# Preymantis help - Help buying an orchid mantis..does this site and the name seem ok?



## macro junkie (Oct 27, 2007)

hi there..im after a pink orchid mantis like this one i have posted..I got the pic from another thread on this site..have any of u bought them from here before? on this web site its called Hymenopus Coronatus..Is the the same as in this pic?..

Praying Mantis

Oh 1 other Q..u know these orchid mantis,..when i get one do i need pink plastic flowers in there to enhance the colour?i was reading thats what happens..?over time and shedding it starts to slowly turn slightly like there surroundings..
like i said this isnt my pic but i want one the same as this..


----------



## macro junkie (Oct 27, 2007)

oh and is it true that *Pseudocreobroter whalbergi* is also a flower mantis like the orhid one?if so il buy them both tomorow..


----------



## Mark75 (Jan 21, 2007)

I think you posted this in the wrong place.
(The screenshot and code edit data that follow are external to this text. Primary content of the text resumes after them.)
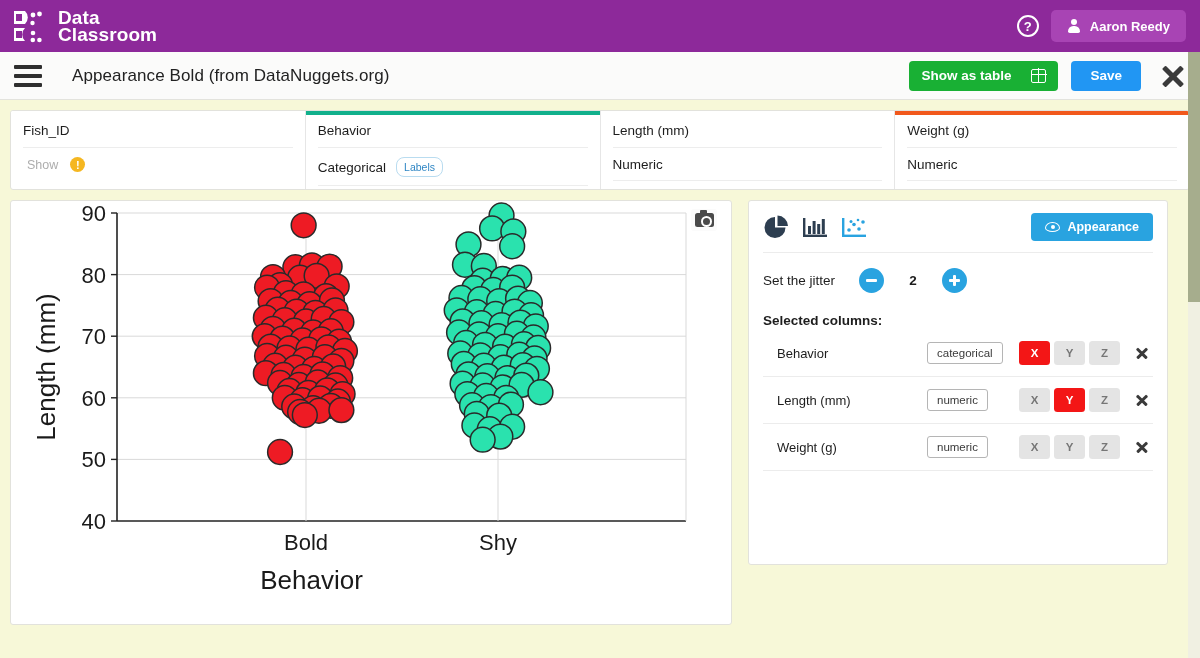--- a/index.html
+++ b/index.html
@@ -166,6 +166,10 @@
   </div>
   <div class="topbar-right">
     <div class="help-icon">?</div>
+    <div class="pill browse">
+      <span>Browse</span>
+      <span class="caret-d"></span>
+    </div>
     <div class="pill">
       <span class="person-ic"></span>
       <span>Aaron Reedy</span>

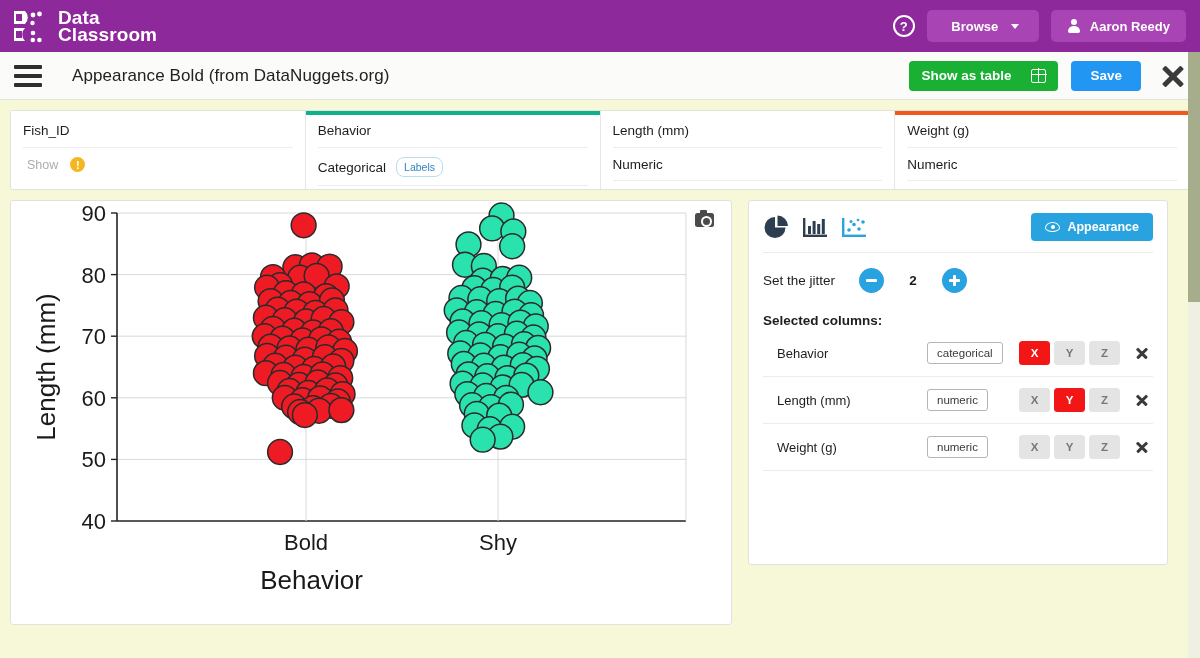--- a/index.html
+++ b/index.html
@@ -109,7 +109,7 @@
   .chartic { margin-right: 13px; cursor:pointer; display:block;}
   .appearance-btn {
     margin-left:auto; background:#29a3e0; color:#fff; border:none; border-radius:4px;
-    height:28px; padding: 0 14px; font-size: 12.5px; font-weight:bold;
+    height:45px; padding: 0 14px; font-size: 12.5px; font-weight:bold;
     display:flex; align-items:center; gap: 7px; cursor:pointer;
   }
   .eye-ic { width:15px; height:10px; border-radius:50% 50% 50% 50% / 60% 60% 40% 40%; border:1.6px solid #fff; position:relative;}

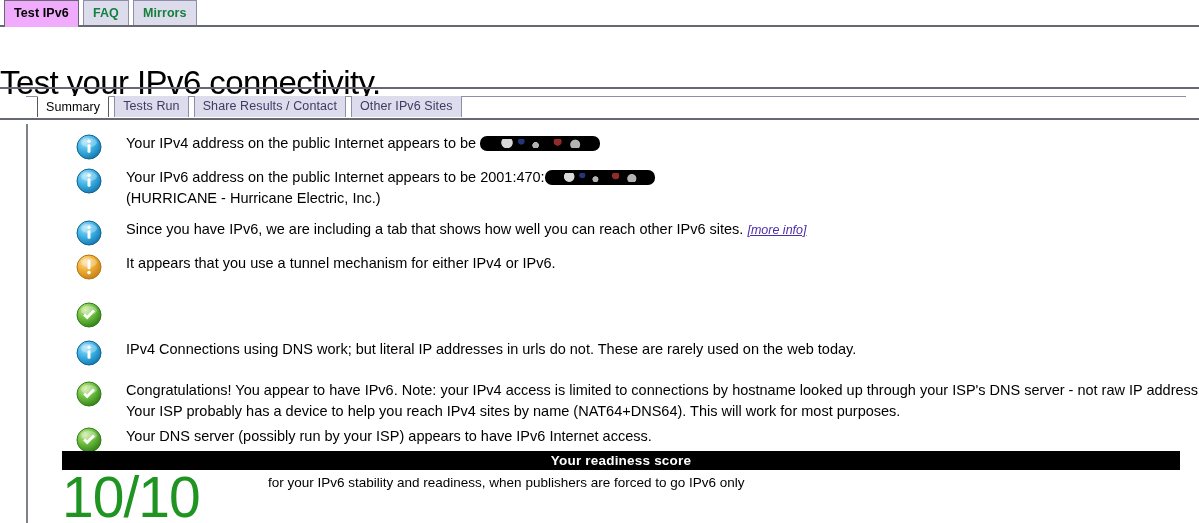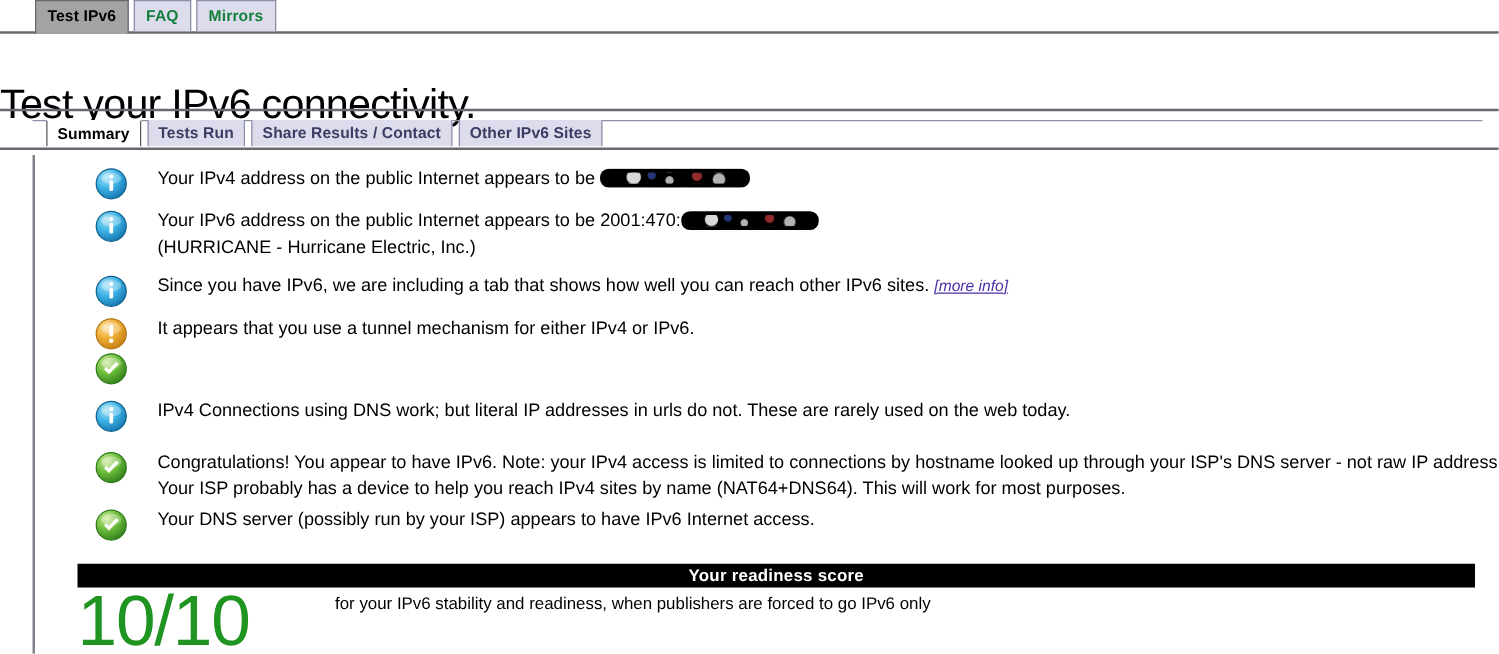--- a/index.html
+++ b/index.html
@@ -43,11 +43,10 @@
     letter-spacing: 0.1px;
   }
   .site-tab.active {
-    background: #a3a3a3;
+    background: #f0abfc;
     color: #000000;
     border-color: #666a70;
     height: 27px;
-    margin-left: 24px;
   }
 
   

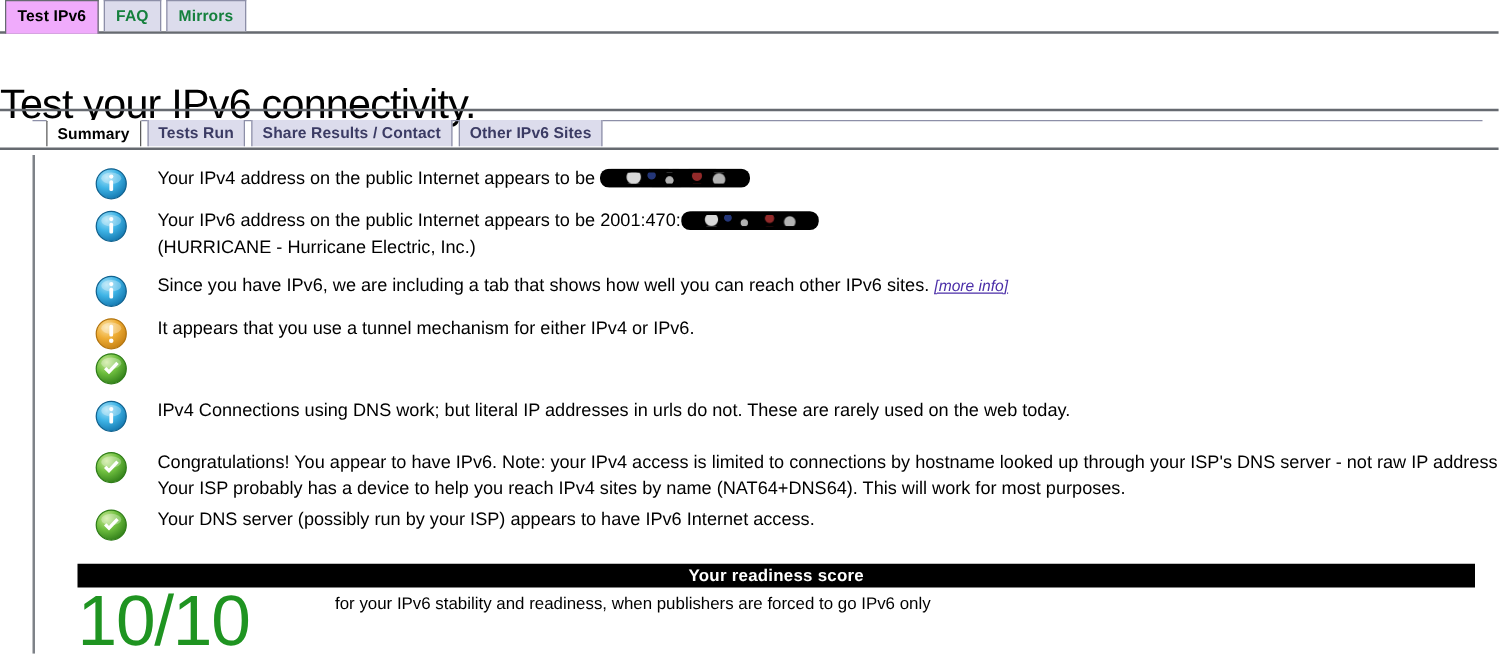--- a/index.html
+++ b/index.html
@@ -89,7 +89,7 @@
     padding: 1px 8px 16px 8px;
     margin-right: 5px;
     font-size: 12.5px;
-    font-weight: bold;
+    font-weight: normal;
     vertical-align: top;
     border: 1px solid #8d8fa8;
     border-top: none;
Maybe a mod would be kind enough to move it to the invert section and we can then help you out.


----------



## t-bo (Jan 26, 2005)

Moved... 

That is an amazing picture!! 

*the aliens have landed*


----------



## Spikebrit (Oct 23, 2006)

as far as i know that latin name for *Orchid Mantis* is indeed Hymenopus Coronatus tho im not the best with latin names so wait till somone else can double check this.

there a georgious mantis btw, tho need to be kept warmer then other mantis incase you didnt know that already. 

Jay


----------



## Mark75 (Jan 21, 2007)

You are quite correct Jay on the latin name. I have quite a few of these and they all do well at room temp with no extra heating and I spray them lightly every 2-3 days.

They are very voracious feeders and will quite happily take on flying prey insects double their size.

Very small and pretty mantids.


----------



## Spikebrit (Oct 23, 2006)

They;re a mantis i keep meaning to try but i never get round to getting one as i always get distracted by somthing else, recently its been beetles and amphibians lol. 

jay


----------



## Dilster (Mar 20, 2007)

Bugzuk is a very good website/business , Martin is a good bloke and I have bought all of my mantids from there - no probs !


----------